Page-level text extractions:
- Opening Delimiter -

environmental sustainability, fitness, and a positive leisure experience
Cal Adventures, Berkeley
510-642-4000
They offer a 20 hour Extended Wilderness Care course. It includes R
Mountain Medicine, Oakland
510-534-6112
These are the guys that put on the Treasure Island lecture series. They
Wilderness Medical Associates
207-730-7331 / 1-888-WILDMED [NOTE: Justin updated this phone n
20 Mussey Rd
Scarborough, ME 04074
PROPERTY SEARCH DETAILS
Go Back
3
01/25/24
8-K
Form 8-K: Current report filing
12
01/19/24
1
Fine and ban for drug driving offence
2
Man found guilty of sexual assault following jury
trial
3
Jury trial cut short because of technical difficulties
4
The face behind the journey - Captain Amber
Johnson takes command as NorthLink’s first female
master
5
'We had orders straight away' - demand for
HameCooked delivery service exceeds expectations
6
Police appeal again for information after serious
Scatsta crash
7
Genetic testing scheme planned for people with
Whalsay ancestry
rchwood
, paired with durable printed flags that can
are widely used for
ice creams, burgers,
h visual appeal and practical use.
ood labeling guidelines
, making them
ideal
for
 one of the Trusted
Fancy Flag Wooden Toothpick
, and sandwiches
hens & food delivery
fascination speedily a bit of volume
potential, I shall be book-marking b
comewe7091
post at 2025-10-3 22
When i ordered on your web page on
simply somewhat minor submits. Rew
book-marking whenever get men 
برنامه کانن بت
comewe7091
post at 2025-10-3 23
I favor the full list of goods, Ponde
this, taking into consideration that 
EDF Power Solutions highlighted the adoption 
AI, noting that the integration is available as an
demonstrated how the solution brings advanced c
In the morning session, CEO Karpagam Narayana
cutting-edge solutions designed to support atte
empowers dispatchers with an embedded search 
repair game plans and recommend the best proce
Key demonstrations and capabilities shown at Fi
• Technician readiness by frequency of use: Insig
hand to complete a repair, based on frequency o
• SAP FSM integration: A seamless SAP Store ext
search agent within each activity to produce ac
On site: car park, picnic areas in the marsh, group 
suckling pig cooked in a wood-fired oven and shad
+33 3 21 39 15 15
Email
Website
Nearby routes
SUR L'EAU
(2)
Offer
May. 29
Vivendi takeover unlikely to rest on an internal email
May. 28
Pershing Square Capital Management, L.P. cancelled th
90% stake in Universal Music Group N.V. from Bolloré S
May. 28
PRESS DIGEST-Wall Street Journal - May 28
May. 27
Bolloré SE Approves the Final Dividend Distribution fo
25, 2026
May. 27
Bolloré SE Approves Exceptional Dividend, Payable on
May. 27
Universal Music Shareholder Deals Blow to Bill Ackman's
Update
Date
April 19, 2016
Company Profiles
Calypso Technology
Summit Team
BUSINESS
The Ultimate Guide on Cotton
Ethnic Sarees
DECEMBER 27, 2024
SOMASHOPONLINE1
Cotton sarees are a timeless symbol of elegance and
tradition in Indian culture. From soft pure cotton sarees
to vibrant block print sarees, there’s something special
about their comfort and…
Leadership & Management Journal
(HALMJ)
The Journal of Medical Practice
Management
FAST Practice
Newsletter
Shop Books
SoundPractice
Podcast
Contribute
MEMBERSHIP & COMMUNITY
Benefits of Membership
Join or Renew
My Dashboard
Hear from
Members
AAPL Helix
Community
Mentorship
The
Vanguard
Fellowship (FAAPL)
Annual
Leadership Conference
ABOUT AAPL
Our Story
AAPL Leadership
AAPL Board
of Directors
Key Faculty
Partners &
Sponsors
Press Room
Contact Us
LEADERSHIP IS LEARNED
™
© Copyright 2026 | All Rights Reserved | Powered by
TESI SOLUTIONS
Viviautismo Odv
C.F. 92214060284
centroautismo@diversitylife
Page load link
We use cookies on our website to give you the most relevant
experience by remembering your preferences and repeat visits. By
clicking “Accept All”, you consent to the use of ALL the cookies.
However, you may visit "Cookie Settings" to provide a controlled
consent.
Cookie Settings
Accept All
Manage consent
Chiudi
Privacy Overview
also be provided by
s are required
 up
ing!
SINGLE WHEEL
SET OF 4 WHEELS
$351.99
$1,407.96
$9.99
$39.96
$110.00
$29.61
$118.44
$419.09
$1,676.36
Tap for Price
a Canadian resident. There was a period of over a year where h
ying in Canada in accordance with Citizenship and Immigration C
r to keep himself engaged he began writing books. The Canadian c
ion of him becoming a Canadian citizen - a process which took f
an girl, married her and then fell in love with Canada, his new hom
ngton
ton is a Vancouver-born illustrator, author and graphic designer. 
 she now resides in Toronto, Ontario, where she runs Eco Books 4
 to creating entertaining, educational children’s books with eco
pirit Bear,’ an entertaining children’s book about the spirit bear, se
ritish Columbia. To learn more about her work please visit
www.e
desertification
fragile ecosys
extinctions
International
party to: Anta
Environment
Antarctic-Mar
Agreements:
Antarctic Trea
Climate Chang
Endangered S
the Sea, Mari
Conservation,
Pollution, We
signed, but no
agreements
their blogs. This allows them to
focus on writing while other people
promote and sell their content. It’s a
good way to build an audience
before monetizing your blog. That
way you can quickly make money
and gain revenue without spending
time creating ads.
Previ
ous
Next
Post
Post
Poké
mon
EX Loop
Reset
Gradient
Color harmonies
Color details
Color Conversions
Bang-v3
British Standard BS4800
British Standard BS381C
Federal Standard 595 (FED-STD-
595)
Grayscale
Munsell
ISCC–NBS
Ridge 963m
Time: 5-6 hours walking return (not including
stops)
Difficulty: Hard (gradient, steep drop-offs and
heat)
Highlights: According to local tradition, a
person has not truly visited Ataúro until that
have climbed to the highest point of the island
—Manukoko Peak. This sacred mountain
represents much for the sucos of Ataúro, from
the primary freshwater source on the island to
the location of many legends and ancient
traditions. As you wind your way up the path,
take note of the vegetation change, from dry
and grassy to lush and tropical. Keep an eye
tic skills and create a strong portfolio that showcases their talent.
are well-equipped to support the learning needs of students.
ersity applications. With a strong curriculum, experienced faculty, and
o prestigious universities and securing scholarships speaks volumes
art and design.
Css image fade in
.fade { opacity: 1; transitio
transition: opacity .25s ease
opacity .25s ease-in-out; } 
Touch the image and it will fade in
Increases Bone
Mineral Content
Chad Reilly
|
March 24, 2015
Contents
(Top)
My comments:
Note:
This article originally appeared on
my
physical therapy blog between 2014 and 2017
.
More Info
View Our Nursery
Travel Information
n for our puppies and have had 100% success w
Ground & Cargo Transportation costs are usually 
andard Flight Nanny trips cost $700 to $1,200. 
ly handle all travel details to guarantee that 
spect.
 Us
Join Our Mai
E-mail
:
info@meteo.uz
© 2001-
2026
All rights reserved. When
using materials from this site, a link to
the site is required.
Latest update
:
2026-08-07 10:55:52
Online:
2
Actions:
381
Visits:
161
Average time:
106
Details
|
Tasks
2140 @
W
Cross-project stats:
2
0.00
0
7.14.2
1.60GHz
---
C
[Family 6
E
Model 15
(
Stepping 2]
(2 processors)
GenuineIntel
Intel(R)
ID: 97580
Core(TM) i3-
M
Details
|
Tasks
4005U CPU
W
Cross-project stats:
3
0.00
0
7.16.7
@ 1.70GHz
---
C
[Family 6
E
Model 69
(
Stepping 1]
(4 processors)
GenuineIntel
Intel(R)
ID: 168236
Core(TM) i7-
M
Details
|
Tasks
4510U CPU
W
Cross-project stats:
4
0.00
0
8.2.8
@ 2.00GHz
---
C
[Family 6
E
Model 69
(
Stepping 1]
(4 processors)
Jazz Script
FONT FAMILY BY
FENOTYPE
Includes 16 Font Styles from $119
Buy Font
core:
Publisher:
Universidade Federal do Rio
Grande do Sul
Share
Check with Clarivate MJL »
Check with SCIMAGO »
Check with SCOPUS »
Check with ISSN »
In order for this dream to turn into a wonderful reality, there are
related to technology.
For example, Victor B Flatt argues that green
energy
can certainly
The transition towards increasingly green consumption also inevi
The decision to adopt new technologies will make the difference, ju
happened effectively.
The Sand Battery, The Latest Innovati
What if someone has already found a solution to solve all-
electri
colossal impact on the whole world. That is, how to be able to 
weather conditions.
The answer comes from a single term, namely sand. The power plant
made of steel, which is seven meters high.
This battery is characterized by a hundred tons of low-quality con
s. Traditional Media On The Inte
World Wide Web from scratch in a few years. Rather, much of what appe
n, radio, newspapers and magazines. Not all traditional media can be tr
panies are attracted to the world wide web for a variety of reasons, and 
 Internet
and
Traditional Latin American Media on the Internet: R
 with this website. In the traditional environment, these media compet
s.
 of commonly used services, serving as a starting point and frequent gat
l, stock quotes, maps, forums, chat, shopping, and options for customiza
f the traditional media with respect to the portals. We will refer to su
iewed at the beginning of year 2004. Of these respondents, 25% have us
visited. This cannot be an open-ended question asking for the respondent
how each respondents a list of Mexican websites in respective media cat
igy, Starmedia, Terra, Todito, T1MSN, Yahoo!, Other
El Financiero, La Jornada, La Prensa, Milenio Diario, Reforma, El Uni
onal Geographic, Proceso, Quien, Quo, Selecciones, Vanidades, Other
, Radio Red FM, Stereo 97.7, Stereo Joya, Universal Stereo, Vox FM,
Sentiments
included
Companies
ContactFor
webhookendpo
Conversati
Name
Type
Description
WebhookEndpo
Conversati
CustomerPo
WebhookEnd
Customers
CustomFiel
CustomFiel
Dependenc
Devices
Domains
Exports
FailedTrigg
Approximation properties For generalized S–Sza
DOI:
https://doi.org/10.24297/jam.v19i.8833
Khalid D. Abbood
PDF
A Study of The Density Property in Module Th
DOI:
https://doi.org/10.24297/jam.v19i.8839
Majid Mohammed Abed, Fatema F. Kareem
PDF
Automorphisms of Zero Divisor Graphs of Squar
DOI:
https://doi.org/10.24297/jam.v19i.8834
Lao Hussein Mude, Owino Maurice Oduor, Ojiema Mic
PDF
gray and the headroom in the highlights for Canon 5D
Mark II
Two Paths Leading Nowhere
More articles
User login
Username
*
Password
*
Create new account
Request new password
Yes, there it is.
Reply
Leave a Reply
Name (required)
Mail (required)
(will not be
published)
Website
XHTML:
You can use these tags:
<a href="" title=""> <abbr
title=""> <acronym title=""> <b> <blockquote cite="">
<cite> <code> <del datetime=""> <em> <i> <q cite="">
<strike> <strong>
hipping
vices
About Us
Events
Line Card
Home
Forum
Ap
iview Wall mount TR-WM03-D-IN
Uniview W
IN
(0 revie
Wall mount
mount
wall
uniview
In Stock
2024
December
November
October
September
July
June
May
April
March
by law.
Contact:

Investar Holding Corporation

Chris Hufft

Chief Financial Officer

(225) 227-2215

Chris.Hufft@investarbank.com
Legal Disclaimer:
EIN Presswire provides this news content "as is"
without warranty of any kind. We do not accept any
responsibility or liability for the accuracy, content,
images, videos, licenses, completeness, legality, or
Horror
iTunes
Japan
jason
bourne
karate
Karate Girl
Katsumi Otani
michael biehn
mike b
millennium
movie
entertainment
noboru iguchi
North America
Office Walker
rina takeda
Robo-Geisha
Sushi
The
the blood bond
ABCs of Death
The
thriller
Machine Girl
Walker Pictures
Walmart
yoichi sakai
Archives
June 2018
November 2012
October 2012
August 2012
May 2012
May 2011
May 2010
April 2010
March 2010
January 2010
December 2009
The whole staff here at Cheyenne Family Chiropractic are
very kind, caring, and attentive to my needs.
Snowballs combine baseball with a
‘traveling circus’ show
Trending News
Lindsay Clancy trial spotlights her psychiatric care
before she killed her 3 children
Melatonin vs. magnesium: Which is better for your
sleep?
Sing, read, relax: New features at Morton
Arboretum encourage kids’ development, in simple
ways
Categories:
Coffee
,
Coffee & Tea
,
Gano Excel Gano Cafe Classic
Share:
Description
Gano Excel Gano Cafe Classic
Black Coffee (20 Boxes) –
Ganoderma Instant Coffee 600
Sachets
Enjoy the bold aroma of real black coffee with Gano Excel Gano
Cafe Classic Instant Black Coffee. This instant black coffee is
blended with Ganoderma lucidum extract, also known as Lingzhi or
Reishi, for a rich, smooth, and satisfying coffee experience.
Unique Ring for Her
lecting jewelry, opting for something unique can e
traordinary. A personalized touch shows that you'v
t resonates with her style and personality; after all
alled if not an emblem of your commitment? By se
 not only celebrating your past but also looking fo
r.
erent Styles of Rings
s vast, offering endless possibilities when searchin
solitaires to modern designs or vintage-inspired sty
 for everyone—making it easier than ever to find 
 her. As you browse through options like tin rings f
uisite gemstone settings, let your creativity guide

- Closing Delimiter -

**To-do item**: Return, exactly, the lines from the first line of the records above to the line containing "Police appeal again", both included.

**Written answer**:
environmental sustainability, fitness, and a positive leisure experience
Cal Adventures, Berkeley
510-642-4000
They offer a 20 hour Extended Wilderness Care course. It includes R
Mountain Medicine, Oakland
510-534-6112
These are the guys that put on the Treasure Island lecture series. They
Wilderness Medical Associates
207-730-7331 / 1-888-WILDMED [NOTE: Justin updated this phone n
20 Mussey Rd
Scarborough, ME 04074
PROPERTY SEARCH DETAILS
Go Back
3
01/25/24
8-K
Form 8-K: Current report filing
12
01/19/24
1
Fine and ban for drug driving offence
2
Man found guilty of sexual assault following jury
trial
3
Jury trial cut short because of technical difficulties
4
The face behind the journey - Captain Amber
Johnson takes command as NorthLink’s first female
master
5
'We had orders straight away' - demand for
HameCooked delivery service exceeds expectations
6
Police appeal again for information after serious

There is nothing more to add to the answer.